━━━ 文本摘录 ━━━
时间:2022-03-21 百科知识 版权反馈
【摘要】:虽然文化地理学者常常将黔中归入荆楚,归置入长江流域。但是,黔中之佳山秀水与荆楚同,而其险山激水则为荆楚所不具,此为位于高原之黔中与处于平原之荆楚在地理特征上的显著区别。位于高原之黔中与西北塞漠之地理,同有雄奇险峻之美,但塞漠之苍凉悲壮则为黔中所无,黔中之清秀隽朗又为塞漠所不具。笔者认为,黔人性格的优点和缺点,皆与黔中山国的地理特征密切相关。
━━━
**任务 1:**
能否把这段关于黔中地理的文字从"时间:2022-03-21 百科知识 版权反馈"到"黔中山国的地理特征密切相关。"重写一遍,并把其中的"荆楚"换成"江南"?
**任务 2:**
能接着这段关于黔中地理的文字的最后一句,续写下一部分吗?
━━━ 给定数据 ━━━
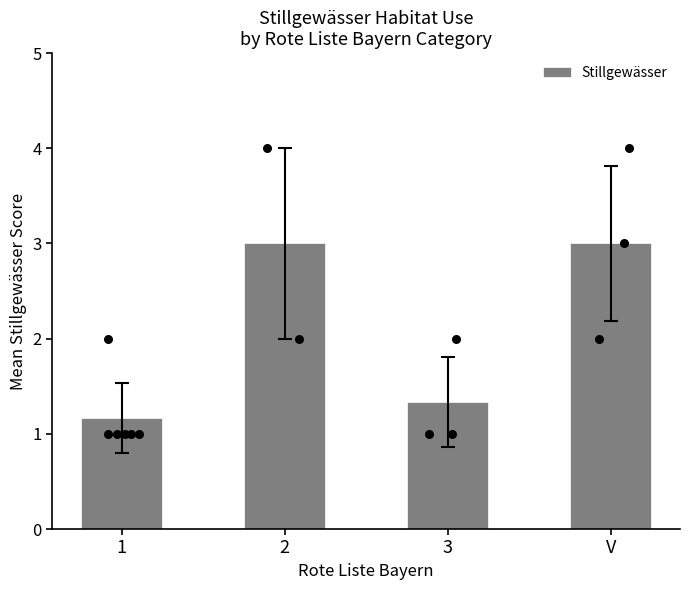

What is the ratio of the value at 1 to the value at 3?

0.9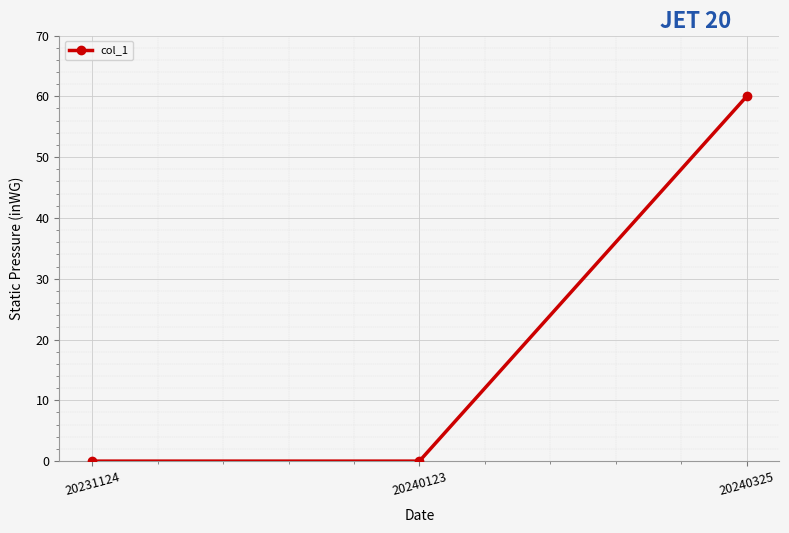

How many categories are shown in the chart?

3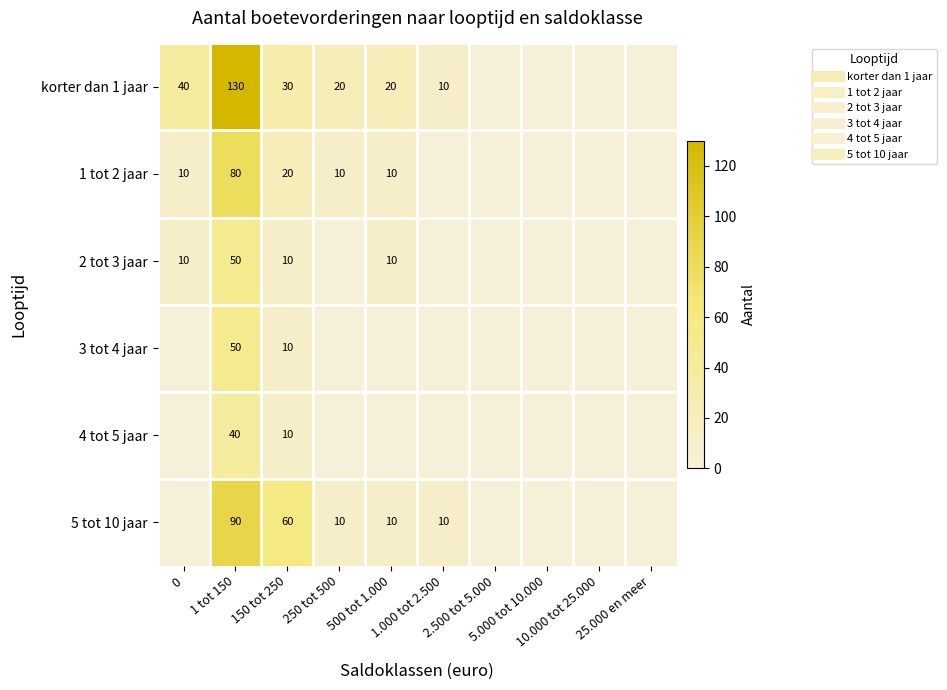

Which series has the widest spread of values?

korter dan 1 jaar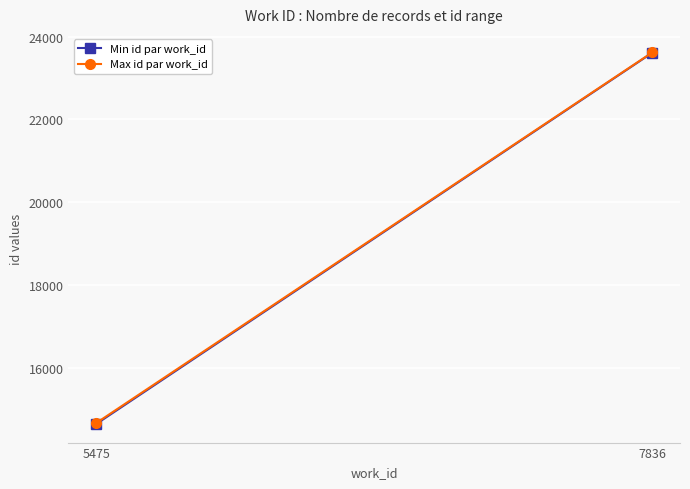

At which label does Max id par work_id reach its minimum?

5475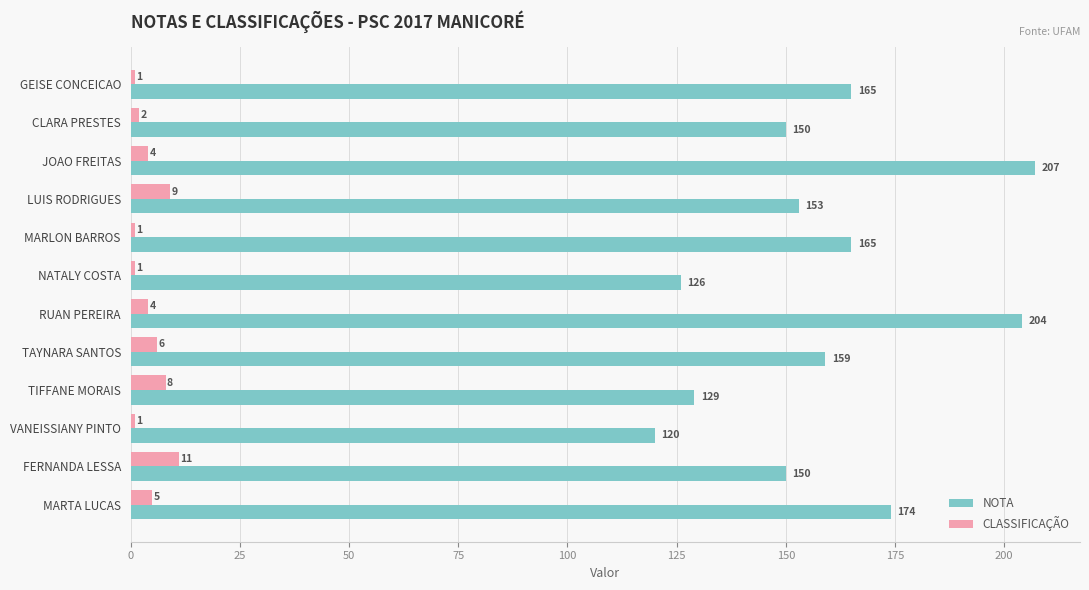

Is it true that NOTA equals 236 at CLARA PRESTES?

False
━━━
**回答 1:**
时间:2022-03-21 百科知识 版权反馈
【摘要】:虽然文化地理学者常常将黔中归入江南,归置入长江流域。但是,黔中之佳山秀水与江南同,而其险山激水则为江南所不具,此为位于高原之黔中与处于平原之江南在地理特征上的显著区别。位于高原之黔中与西北塞漠之地理,同有雄奇险峻之美,但塞漠之苍凉悲壮则为黔中所无,黔中之清秀隽朗又为塞漠所不具。笔者认为,黔人性格的优点和缺点,皆与黔中山国的地理特征密切相关。

**回答 2:**
地理特征与黔中文化品格_边省地域与文学生产—文学地理学视野下的黔中古近代文学生产和传播研究

(一)地理特征与人物性格

如前所述,黔中地理,塞天皆石,无地不坡,怪石累累,层峦叠嶂,山高谷深,溪流纵横,用田雯《黔书》的话说,就是“山皆石则岩洞玲珑,水多潜故井泉勃萃”。[84]这种地理特征,与繁华都会之地固然无法相比,与广博坦荡之中原相比,亦迥然不同。虽然文化地理学者常常将黔中归入荆楚,归置入长江流域。但是,黔中之佳山秀水与荆楚同,而其险山激水则为荆楚所不具,此为位于高原之黔中与处于平原之荆楚在地理特征上的显著区别。位于高原之黔中与西北塞漠之地理,同有雄奇险峻之美,但塞漠之苍凉悲壮则为黔中所无,黔中之清秀隽朗又为塞漠所不具。概括地说,黔中地理之特征,多山多水,山高谷深,实兼具荆楚之清秀隽朗与塞漠之雄奇险峻于一体,是典型的“大山地理”。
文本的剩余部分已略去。